Cezanne diz a Émile Bernard que, para aprender a ver por si mesmo, é preciso desenvolver uma ótica. 
Esta ótica seria uma espécie de lógica. Uma lógica do olhar. 
Por lógica, porém, não se entenda um manual de regras coercitivas, a disciplinar o olhar espontâneo fazendo-o perceber certas coisas. Cezanne entende lógica no sentido comum da expressão, enquanto o oposto do ''absurdo''.
Trata-se de um olhar ''sem nada de absurdo''. Não algo a mais (acréscimo de regras), mas algo a menos (sem acréscimos espúrios, de qualquer ordem). 
Talvez ele estivesse pensando na abolição de muitas das regras que o aprendizado da arte nos ateliês e oficinas impõe aos neófitos. 
Por certo, é quase impossível libertar-se totalmente dos modos viciados de olhar, das muitas regras inconscientes assimiladas no percurso. 

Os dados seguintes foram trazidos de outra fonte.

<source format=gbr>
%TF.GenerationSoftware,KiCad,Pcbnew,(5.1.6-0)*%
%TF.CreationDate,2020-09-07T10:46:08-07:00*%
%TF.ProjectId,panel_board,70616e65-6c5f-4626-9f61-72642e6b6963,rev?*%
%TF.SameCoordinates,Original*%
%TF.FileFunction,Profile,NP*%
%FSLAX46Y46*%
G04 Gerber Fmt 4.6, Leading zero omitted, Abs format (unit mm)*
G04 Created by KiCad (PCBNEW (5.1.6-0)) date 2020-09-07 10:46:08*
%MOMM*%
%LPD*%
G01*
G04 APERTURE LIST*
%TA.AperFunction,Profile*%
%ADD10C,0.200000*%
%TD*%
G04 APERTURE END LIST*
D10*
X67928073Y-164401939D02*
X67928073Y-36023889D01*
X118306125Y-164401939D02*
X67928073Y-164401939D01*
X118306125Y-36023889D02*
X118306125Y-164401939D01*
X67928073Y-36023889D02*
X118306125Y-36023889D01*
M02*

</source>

Talvez a originalidade de cada Mestre esteja no tipo de regras das quais soube se despir, e no modo como o fizera. 
Todavia, a história mostra que eles costumam substituir regras vigentes por novas regras. Ao menos, são regras pessoais. 
E é bem verdade que nem toda regra é um óbice à percepção do real. Nem todas são anteparos. Algumas são como lentes, como binóculos ou microscópios: alteram o panorama observável, acentuando aspectos do Real e ocultado outros. 
O que não se pode é utilizar as regras de modo irrefletido e impessoal. Seria como usar um microscópio no escuro total, ou tentar substituir os óculos cotidianos por binóculos de longo alcance.